Required action.
The entries that follow include a run beginning at the line with "1. **Solicitação**: Usuário" and ending at the line with "solicitações de cadastro"; restate that run word for word and leave the rest out.

Exercise input.
= = =
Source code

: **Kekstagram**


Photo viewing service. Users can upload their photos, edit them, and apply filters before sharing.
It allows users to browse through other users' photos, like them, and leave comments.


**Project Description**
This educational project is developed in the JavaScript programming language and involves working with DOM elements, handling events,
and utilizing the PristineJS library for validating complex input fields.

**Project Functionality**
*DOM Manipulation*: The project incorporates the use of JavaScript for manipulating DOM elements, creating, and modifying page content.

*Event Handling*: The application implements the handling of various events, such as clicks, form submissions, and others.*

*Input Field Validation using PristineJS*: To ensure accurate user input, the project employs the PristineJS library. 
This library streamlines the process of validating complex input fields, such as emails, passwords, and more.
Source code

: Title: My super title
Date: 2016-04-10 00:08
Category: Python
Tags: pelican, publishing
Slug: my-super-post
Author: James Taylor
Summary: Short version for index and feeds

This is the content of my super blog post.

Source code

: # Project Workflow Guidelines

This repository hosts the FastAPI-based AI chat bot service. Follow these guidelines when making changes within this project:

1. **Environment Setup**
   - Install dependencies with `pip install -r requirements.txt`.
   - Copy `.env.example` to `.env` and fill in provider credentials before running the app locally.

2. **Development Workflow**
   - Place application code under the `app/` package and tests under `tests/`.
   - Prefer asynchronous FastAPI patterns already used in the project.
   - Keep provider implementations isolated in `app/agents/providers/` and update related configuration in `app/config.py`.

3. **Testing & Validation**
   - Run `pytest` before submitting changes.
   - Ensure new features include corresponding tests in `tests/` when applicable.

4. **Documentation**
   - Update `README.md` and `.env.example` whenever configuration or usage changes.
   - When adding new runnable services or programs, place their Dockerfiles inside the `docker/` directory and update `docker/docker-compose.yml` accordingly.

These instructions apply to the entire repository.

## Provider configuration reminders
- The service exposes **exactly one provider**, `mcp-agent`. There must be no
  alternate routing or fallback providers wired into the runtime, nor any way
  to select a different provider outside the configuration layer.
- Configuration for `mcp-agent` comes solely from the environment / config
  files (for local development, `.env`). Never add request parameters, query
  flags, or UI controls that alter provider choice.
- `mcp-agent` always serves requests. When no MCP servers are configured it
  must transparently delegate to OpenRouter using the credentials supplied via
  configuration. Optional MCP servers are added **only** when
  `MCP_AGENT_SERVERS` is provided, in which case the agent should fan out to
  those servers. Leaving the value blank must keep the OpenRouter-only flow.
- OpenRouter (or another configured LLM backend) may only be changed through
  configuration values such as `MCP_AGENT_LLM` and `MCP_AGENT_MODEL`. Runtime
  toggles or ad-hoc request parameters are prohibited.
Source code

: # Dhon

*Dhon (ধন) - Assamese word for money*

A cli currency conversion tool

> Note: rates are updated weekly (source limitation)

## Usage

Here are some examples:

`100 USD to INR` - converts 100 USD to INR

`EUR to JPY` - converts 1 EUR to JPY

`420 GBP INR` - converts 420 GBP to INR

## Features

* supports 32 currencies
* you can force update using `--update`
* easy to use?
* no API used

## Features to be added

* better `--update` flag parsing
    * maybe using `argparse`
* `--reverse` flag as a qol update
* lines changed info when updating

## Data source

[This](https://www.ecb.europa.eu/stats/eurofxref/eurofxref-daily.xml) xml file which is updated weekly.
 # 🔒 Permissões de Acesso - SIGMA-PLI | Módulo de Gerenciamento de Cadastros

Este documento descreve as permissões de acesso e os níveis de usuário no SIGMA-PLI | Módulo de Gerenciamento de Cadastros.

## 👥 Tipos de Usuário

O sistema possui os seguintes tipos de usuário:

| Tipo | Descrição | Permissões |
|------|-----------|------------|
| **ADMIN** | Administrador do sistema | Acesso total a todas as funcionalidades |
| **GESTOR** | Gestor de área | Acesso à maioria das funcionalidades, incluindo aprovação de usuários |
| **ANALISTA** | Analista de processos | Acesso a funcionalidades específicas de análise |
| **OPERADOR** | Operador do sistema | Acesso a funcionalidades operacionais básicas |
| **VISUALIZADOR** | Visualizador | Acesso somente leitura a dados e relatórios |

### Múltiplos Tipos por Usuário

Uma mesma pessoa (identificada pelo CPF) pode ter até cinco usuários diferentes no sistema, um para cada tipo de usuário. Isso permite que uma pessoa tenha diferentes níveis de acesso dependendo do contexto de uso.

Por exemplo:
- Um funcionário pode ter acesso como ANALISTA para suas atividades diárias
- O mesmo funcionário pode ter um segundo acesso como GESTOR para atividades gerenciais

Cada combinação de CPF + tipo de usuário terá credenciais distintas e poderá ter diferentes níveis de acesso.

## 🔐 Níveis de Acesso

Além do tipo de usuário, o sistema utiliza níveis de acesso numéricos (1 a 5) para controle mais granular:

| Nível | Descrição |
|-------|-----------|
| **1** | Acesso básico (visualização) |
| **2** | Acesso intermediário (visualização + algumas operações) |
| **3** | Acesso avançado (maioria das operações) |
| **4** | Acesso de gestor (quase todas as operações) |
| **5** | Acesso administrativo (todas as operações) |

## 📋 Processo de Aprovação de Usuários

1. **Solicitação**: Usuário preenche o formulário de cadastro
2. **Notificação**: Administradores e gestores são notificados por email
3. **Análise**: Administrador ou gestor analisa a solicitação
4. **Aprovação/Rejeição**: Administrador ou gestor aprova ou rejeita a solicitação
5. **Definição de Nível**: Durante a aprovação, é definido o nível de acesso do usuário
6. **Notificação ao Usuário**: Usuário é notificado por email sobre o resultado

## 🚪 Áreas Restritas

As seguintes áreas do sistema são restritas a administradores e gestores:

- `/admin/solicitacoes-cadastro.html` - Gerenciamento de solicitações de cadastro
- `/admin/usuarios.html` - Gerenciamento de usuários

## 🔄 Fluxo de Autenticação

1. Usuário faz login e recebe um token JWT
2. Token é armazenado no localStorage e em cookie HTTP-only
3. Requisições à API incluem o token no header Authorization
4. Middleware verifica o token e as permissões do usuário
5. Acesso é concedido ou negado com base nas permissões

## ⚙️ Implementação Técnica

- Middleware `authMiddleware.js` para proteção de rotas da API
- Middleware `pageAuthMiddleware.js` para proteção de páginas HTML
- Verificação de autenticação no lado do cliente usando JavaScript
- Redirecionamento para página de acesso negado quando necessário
= = =
Output of the exercise.
1. **Solicitação**: Usuário preenche o formulário de cadastro
2. **Notificação**: Administradores e gestores são notificados por email
3. **Análise**: Administrador ou gestor analisa a solicitação
4. **Aprovação/Rejeição**: Administrador ou gestor aprova ou rejeita a solicitação
5. **Definição de Nível**: Durante a aprovação, é definido o nível de acesso do usuário
6. **Notificação ao Usuário**: Usuário é notificado por email sobre o resultado

## 🚪 Áreas Restritas

As seguintes áreas do sistema são restritas a administradores e gestores:

- `/admin/solicitacoes-cadastro.html` - Gerenciamento de solicitações de cadastro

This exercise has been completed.